The three values were “bold, clear, and positive” and I developed a three-part narrative structure: always start with something bold, develop the message with something clear, and work toward a positive conclusion. The next stage was to evolve a distinctive feel to the copy to set them apart from their competitors.

I presented this to a committee. You have to have principles behind your writing, and before presenting draft copy to the client I showed the tone-of-voice definitions, using only a few pages. It’s important to get full agreement and consensus from the start, because it makes it hard for them to disagree among themselves later. There is a large element of politics in this process. It was approved, and we also used the tone-of-voice and style guide to train their own people how to write and talk publicly on behalf of the company.

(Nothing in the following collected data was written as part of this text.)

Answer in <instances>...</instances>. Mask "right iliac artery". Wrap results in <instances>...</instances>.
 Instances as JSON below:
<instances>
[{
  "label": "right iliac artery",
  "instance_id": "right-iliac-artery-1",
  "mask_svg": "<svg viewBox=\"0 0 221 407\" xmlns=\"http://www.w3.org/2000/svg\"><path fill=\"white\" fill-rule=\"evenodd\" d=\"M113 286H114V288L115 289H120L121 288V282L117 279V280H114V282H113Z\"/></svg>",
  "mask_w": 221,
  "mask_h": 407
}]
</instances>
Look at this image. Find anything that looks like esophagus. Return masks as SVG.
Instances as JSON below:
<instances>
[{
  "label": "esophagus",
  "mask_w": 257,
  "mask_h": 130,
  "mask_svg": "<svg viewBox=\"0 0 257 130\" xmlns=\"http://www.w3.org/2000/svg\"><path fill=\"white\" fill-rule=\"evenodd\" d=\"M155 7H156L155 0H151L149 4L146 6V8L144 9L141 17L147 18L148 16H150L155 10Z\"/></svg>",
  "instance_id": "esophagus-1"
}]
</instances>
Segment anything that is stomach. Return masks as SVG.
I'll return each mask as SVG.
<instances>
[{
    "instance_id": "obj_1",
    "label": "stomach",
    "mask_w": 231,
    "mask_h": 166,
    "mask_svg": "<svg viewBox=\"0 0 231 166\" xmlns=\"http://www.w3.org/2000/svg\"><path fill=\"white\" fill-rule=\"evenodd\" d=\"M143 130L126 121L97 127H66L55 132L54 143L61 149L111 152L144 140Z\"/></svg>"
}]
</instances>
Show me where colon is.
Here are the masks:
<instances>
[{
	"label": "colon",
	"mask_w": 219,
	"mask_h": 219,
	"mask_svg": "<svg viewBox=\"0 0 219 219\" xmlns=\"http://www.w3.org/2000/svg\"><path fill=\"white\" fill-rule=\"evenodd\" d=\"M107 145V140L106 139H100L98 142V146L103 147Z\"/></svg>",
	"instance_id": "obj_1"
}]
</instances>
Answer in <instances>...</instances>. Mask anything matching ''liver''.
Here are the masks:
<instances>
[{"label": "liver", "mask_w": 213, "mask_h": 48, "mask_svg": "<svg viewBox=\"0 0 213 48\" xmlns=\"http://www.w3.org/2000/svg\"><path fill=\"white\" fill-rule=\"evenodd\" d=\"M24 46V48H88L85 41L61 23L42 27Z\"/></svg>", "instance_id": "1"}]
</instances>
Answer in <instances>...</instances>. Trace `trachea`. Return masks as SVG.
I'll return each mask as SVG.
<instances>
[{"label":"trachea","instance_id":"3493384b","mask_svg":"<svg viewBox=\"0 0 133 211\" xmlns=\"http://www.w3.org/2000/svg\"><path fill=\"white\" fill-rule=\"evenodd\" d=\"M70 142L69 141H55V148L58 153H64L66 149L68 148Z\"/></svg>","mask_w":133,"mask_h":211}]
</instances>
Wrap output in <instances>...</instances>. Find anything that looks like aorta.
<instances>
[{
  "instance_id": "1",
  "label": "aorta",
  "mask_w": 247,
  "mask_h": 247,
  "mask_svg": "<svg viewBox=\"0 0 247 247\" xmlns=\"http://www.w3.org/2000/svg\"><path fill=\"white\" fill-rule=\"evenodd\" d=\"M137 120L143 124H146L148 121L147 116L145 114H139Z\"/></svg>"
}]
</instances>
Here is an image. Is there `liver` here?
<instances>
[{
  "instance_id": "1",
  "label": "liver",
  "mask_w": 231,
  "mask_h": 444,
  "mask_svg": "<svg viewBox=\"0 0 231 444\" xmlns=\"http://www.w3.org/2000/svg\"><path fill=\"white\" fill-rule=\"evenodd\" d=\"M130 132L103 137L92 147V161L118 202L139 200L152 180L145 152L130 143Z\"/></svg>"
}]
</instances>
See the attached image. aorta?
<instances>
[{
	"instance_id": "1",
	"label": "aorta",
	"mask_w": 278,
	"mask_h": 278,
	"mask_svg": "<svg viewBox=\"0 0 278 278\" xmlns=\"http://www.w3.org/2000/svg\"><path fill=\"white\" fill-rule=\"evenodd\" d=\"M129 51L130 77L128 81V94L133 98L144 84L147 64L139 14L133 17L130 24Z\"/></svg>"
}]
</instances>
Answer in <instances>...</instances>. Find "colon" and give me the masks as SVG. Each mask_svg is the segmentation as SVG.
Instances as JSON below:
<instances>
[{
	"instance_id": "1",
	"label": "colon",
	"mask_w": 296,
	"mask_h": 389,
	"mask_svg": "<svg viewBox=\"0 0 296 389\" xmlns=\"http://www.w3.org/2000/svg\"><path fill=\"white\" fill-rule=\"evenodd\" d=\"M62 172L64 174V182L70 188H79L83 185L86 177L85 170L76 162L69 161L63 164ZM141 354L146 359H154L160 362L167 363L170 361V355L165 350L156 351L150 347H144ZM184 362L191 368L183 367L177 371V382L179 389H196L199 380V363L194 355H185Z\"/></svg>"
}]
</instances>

I always try to help provide the client with the eye and the ear to appreciate the copy. I let them read it and read it to them as well. The ear is the most important thing for a writer – the reader is listening to the words in their head.

My advice is to continually return to the brief you’ve been given, or the one you’ve formed, and be as objective as possible. Go with your instinct, use this as your guide to creating a natural feel, and hone the copy. Keep saying to yourself “there’s always another way to write this” – it’s part of the editing process. I do lots of alternatives for myself, but I don’t show them all.